The Creator is the eternal cause. Does not Cause and Effect call for such?
I’m glad someone else took the opportunity to whack this mole so I wouldn’t have to. Applause goes to Che. Scott, you have to admit that even by your standards this argument is incredibly weak.
If the answer must be in agreement with causality, that answer cannot be an intelligent creator – for what, then, caused the creator?
If the creator is permitted to be acausal, then why can’t the participatory anthropic principle, the bootstraping of the set of natural numbers through observation of the void, or the proposed nullification of the laws of causality in an atemporal environment also be justifiably posited as a possible explanation?
Thank you for commenting. I do not believe that I assume anything except that readers would be have the intelligence to agree with what appears to be assertions to those who believe in relative knowledge. This is certainly no dissertation, but simple logic using simple laws to reach a simple conclusion.
Sure, there is too much of Universe that we do not know nor will ever know, but that’s not to say that we cannot know. Knowing that every effect has a cause, then all anthropic “principles” are thrown out along with anything disregarding scientific law for the sake of conjecture.
Having only 3 possibilities makes one of them, partially some of them, or all of them correct. In this case, only one possibility stands. Feel free to present another. Something in agreement with causality.
Apallingly weak.
First of all, there are plenty of interpretations of cause and effect that would allow for an eternal universe. I don’t agree with them – but they’re there. And they could be true.

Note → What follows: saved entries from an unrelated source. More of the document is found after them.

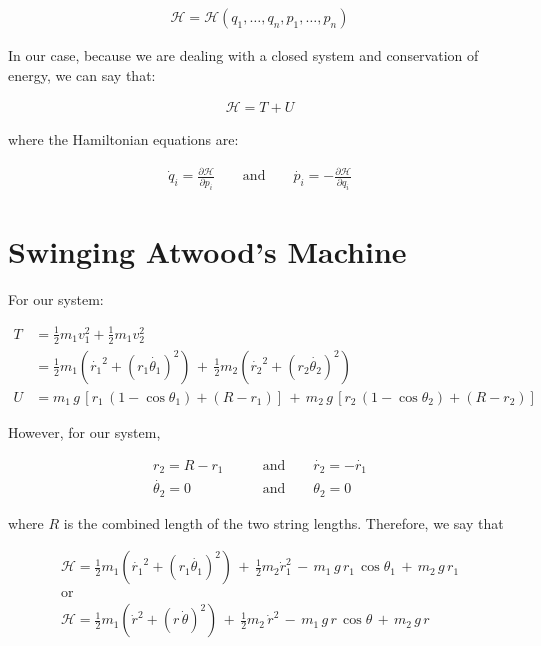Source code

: \documentclass{article}
\begin{document}
\begin{gather*}
\mathscr{H} = \mathscr{H}(q_{1}, \ldots, q_{n}, p_{1}, \ldots, p_{n})
\end{gather*}

In our case, because we are dealing with a closed system and conservation of energy, we can say that:

\begin{gather*}
\mathscr{H} = T + U
\end{gather*}

where the Hamiltonian equations are:

\begin{gather*}
\dot{q}_{i} = \frac{\partial \mathscr{H}}{\partial p_{i}} \qquad\text{and}\qquad \dot{p_{i}} = - \frac{\partial \mathscr{H}}{\partial q_{i}}
\end{gather*}

\section*{Swinging Atwood's Machine}

For our system:

\begin{align*}
T &= \frac{1}{2}m_{1}v_{1}^{2}+\frac{1}{2}m_{1}v_{2}^{2} \\
&= \frac{1}{2}m_{1}\left( \dot{r_{1}}^{2} + (r_{1}\dot{\theta_{1}})^{2} \right) \,+\, \frac{1}{2}m_{2}\left( \dot{r_{2}}^{2} + (r_{2}\dot{\theta_{2}})^{2} \right) \\
U &= m_{1} \, g \, \left[ r_{1} \, (1-\cos{\theta_{1}}) + (R - r_{1}) \right] \,+\, m_{2} \, g \, \left[ r_{2} \, (1-\cos{\theta_{2}}) + (R - r_{2})\right]
\end{align*}

However, for our system, 

\begin{align*}
r_{2} = R - r_{1} \qquad&\text{and}\qquad \dot{r_{2}} = -\dot{r_{1}} \\
\dot{\theta_{2}} = 0 \qquad&\text{and}\qquad \theta_{2} = 0
\end{align*}

where $R$ is the combined length of the two string lengths.  Therefore, we say that

\begin{gather*}
\mathscr{H} = \frac{1}{2}m_{1}\left( \dot{r_{1}}^{2} + (r_{1}\dot{\theta_{1}})^{2} \right) \,+\, \frac{1}{2}m_{2}\dot{r}_{1}^{2} \,-\, m_{1}\,g\,r_{1}\,\cos{\theta_{1}} \,+\, m_{2}\,g\,r_{1} \\
\text{or} \\
\mathscr{H} = \frac{1}{2}m_{1}\left( \dot{r}^{2} + (r\,\dot{\theta})^{2} \right) \,+\, \frac{1}{2}m_{2}\,\dot{r}^{2} \,-\, m_{1}\,g\,r\,\cos{\theta} \,+\, m_{2}\,g\,r
\end{gather*}
\end{document}
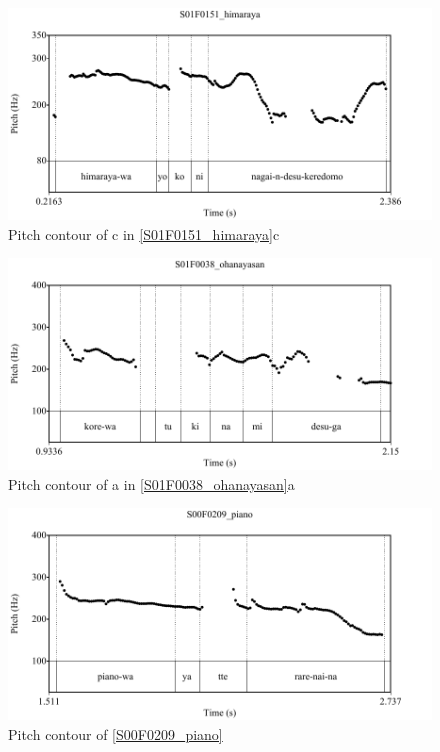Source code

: \begin{figure}
	\begin{center}
	\includegraphics[width=.6\textwidth]{sounds/S01F0151_himaraya.pdf}
	\caption{Pitch contour of c in \ref{S01F0151_himaraya}c}
	\label{S01F0151_himarayaF}
	\end{center}
\end{figure}
\begin{figure}
	\begin{center}
	\includegraphics[width=.6\textwidth]{sounds/S01F0038_ohanayasan.pdf}
	\caption{Pitch contour of a in \ref{S01F0038_ohanayasan}a}
	\label{S01F0038_ohanayasanF}
	\end{center}
\end{figure}
\begin{figure}
	\begin{center}
	\includegraphics[width=.6\textwidth]{sounds/S00F0209_piano.pdf}
	\caption{Pitch contour of \ref{S00F0209_piano}}
	\label{S00F0209_pianoF}
	\end{center}
\end{figure}


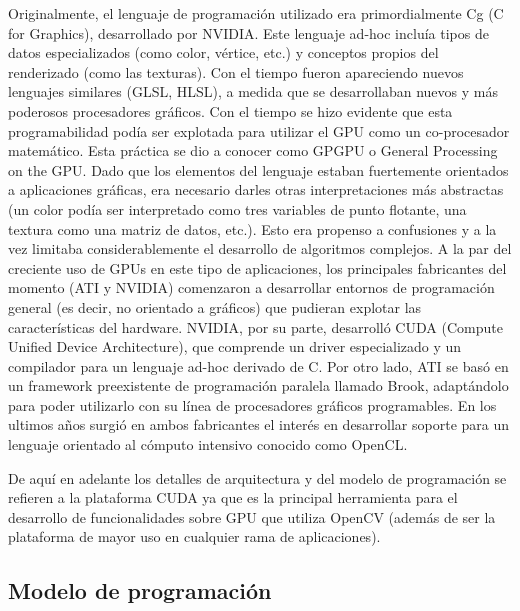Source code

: \documentclass[a4paper,10pt]{report}
\begin{document}
Originalmente, el lenguaje de programación utilizado era primordialmente Cg (C for Graphics), desarrollado por NVIDIA. 
Este lenguaje ad-hoc incluía tipos de datos especializados (como color, vértice, etc.) y conceptos propios del renderizado (como las texturas). 
Con el tiempo fueron apareciendo nuevos lenguajes similares (GLSL, HLSL), a medida que se desarrollaban nuevos y más poderosos procesadores gráficos.
Con el tiempo se hizo evidente que esta programabilidad podía ser explotada para utilizar el GPU como un co-procesador matemático. 
Esta práctica se dio a conocer como GPGPU o General Processing on the GPU. 
Dado que los elementos del lenguaje estaban fuertemente orientados a aplicaciones gráficas, era necesario darles otras interpretaciones más abstractas (un color podía ser
interpretado como tres variables de punto flotante, una textura como una matriz de datos, etc.). 
Esto era propenso a confusiones y a la vez limitaba considerablemente el desarrollo de algoritmos complejos.
A la par del creciente uso de GPUs en este tipo de aplicaciones, los principales fabricantes del momento (ATI y NVIDIA) comenzaron a desarrollar entornos de programación
general (es decir, no orientado a gráficos) que pudieran explotar las características del hardware. 
NVIDIA, por su parte, desarrolló CUDA\cite{cudaDoc} (Compute Unified Device Architecture), que comprende un driver especializado y un compilador para un lenguaje ad-hoc derivado de C. 
Por otro lado, ATI se basó en un framework preexistente de programación paralela llamado Brook, adaptándolo para poder utilizarlo con su línea de procesadores gráficos programables. 
En los ultimos años surgió en ambos fabricantes el interés en desarrollar soporte para un lenguaje orientado al cómputo intensivo conocido como OpenCL\cite{openclDoc}.


De aquí en adelante los detalles de arquitectura y del modelo de programación se refieren a la plataforma CUDA ya que es la principal herramienta para el desarrollo de funcionalidades sobre GPU que utiliza OpenCV (además de ser la plataforma de mayor uso en cualquier rama de aplicaciones).


\subsection{Modelo de programación}
\end{document}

Secondly, you’ve fallen into a ridiculous argument. Firstly, you’ve assumed that there are only three possibilities of what could have been the ‘prime mover’. This is wrong – there are many things that could have been the prime mover – the participatory anthropic principle, the bootstraping of the set of natural numbers through observation of the void, or the proposed nullification of the laws of causality in an atemporal environment just name a few. There’s some very interesting physics research going on into the nature of entropy that could come up with something new. There’s also the option that the prime mover could have been an existing idea that I don’t know about – and also there is the possiblity that the truth of the matter is yet to be considered by our frail mortal minds – and the rather depressing suggestion that perhaps it never will.
So it is clear there are many more than a mere three options. Error the first.
Error the second lies in the overall structure of your argument. You offhandedly surmize that options #1 and #2 are incorrect with no genuine assessment of their potential validity whatsoever, and then state, without any basis in evidence and without any direct support of logic and reason, that because #1 and #2 have been declared false, #3 must be correct.
This is utterly ridiculous. There is always the possiblity that #1, #2, and #3 are all incorrect, and that the real answer is something that we haven’t yet considered. You cannot assert anything as true without some kind of logical reasoning. Essentially, you haven’t given an argument – you’ve given a rather weak and unsupported opinion disguised as an assertion.
Personal credulity is not an argument – it’s a fallacy.